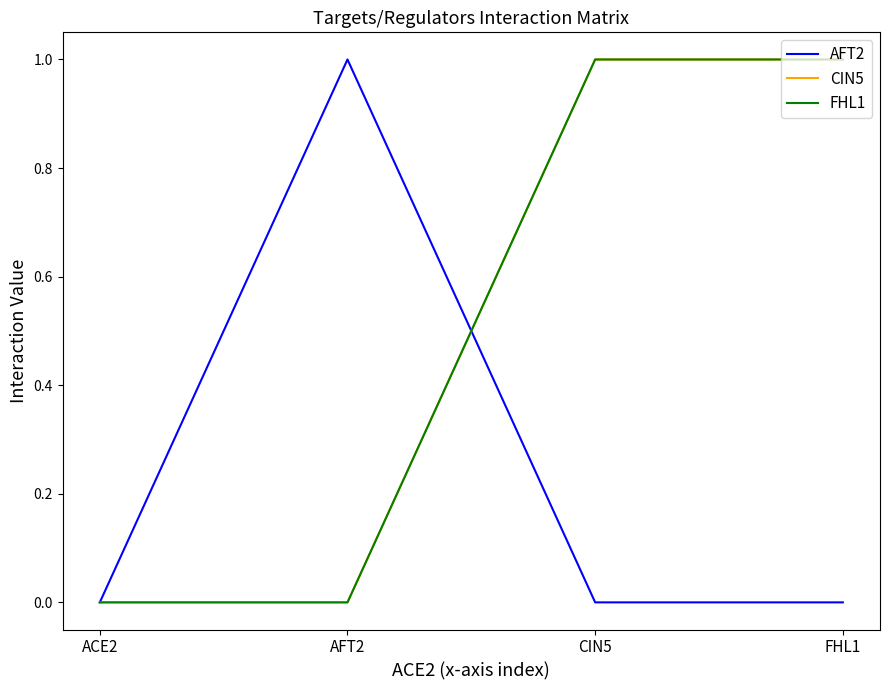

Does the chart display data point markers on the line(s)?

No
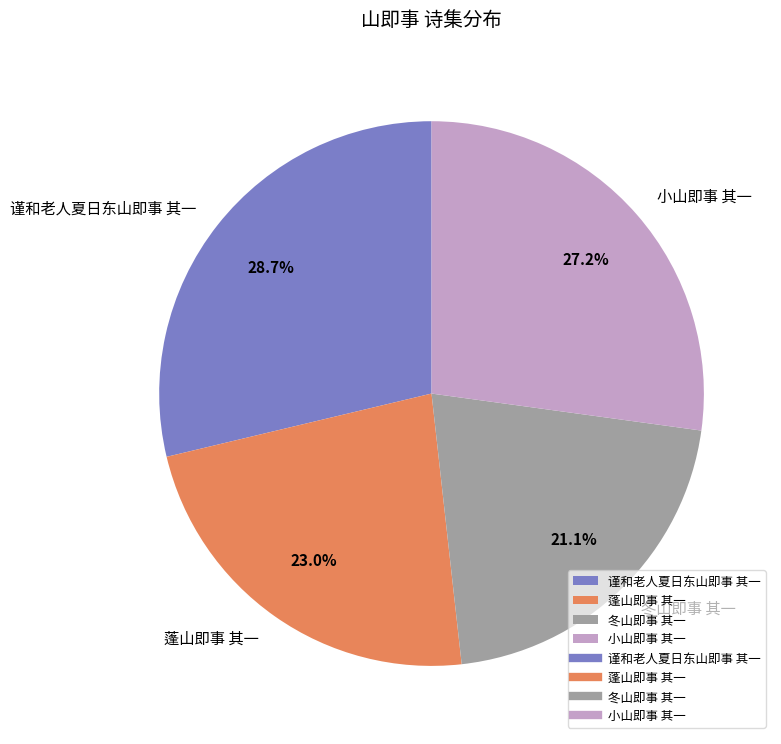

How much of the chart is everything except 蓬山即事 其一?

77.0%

* * *

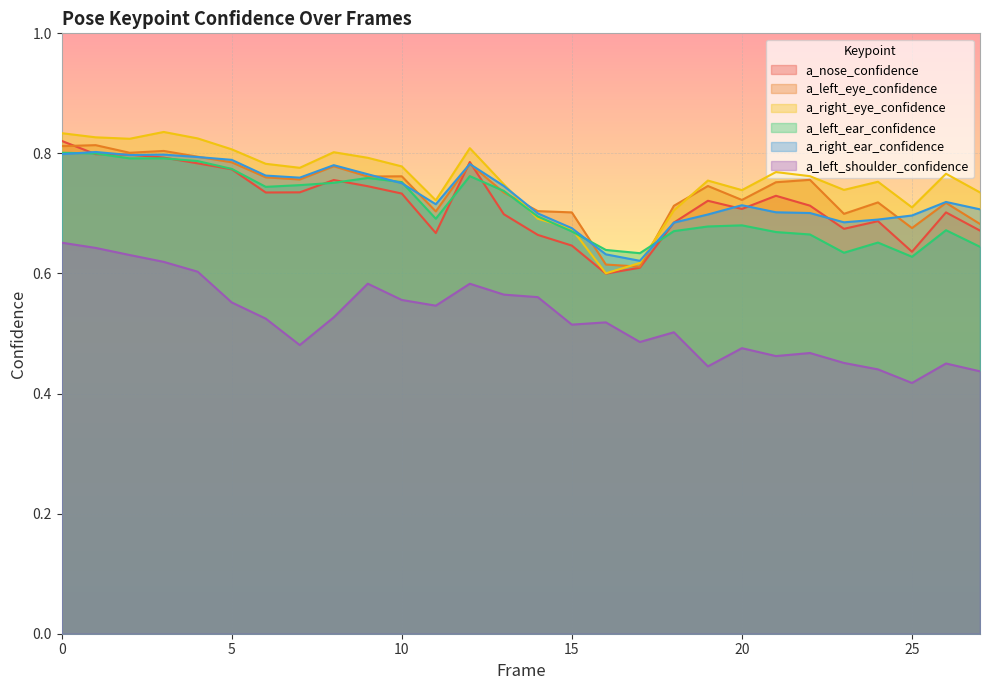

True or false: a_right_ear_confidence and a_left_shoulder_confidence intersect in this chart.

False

**Exercise brief**
Write out the records word for word, from the line with "Does the chart" to the line with "How much of", both lines included, and leave the pictures out.

**Worked solution**
Does the chart display data point markers on the line(s)?

No

How much of the chart is everything except 蓬山即事 其一?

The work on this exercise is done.